Vidhya Iyer talks about co-writing short film Kanya, and being an Indian-Nigerian writer in Hollywood

From the age of 12, after returning from Nigeria, Vidhya Iyer lived alone in an apartment in India with no adult supervision, which allowed her obsession with television to flourish. While pursuing a degree in Computer Engineering, she also ran an Italian restaurant. Post this, she realised her unnerving passion for screenwriting, deciding to move halfway across the world to LA to become a TV writer. Vidhya has several shows to her credit — like Little Voice, writing an episode for Disney’s Mira Royal Detective. The 2020 short film Kanya, which garnered critical acclaim, was co-written by her. In an interview with the Cinema Journal, she recounts her journey. Excerpts from the interview:

What was it like to co-write Kanya, which is not the usual comic writing that you do?

Kanya is a short film that I co-wrote with director Apoorva Satish. It was a fun experience because I generally never write dramatic scripts, but this was super cinematic and not the usual comic writing that I do. The film was based on the topic of menstrual taboo in India, specifically in Chennai. We tried to create something that is very unique and visual.

You had moved to Chennai from Nigeria when you were 12-years-old. Do you have any memories of Nigeria?

Yes, I do have a lot of memories of Nigeria as a kid because that’s where I spent most of my childhood. It’s definitely home to me. Even after I had moved to Chennai, I kept travelling back and forth to Nigeria. I think the best part was to be an Indian kid going to an Indian school in Nigeria, studying amid kids who were from Norway, Lebanon and Nigeria.

What motivated you to study screenwriting in America?

I had a flair for writing since I was 12-years old. By then, I had dived into writing short stories, fiction, journalistic pieces that got published in magazines like Young World, etc. I was also the editor of my college daily. Initially, I had never thought of making a career out of it. However, as time passed, I realised I wanted to pursue writing professionally and went on to study screenwriting. It was a mammoth task to convince my parents. However, it worked out after a long time.

Tell us about your experience as an Indian-Nigerian writer in Hollywood.

Being an Indian-Nigerian writer in Hollywood is interesting because I get to experience a global perspective. My experiences are mostly very unique and different and they add a lot to my writing. This is something I have learnt to articulate over the years. I try to highlight all these experiences into my writing by creating unique characters and by also building different worlds for my stories. It is really fun to find a community like Hollywood to tell my stories.  

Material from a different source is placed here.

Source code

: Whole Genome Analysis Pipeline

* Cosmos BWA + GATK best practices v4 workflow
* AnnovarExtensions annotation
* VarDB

Writing an episode for the first season of Mira, Royal Detective (2020), how was that?

It was great because I got an opportunity to work on a show depicting Indian culture, although set in a fictionalised version of an Indian city. It was fantastic to work with such talented South Asian actors, besides writing a script for a kid’s television show. It was also a learning experience because it wasn’t the usual form of writing and it helped to sharpen my creativity. My favourite part was discovering how emotions could even be conveyed without dialogues by physical humour. 

And, you also worked on Little Voice. Did you write it during the pandemic?

Working on Little Voice was very thrilling and fun because it was based on a musical set in New York. It was an enriching experience to write for a show that has music ingrained in it. Both (Kanya and Little Voice) released during the pandemic, but I wrote them before that.

What has changed in your writing over the years?

I think any creative pursuit evolves over time, much like my writing has. One of the major changes in my writing is that I can now quickly break down the structure of the story and figure the chronology. My speed has also increased over time. The biggest qualitative change that has come about in my writing is the realisation and discovery of my specific writing voice that is comedy.

Any message to those who want to pursue screenwriting as a career?

My advice to anyone who wants to be a screenwriter would be to watch a lot of television shows, web shows and films to figure out the structure and how scripts are written for the screen. However, in the end, one has to remember that this is a business and anybody who wants to pursue this professionally, should have a very strategic approach to this creative field.

What next?

I am writing for the third season of the television show, Solar Opposites. Season two of this show is going to be aired in March. I am also working on a bunch of other projects like a development coding and animated show loosely based on nightlife.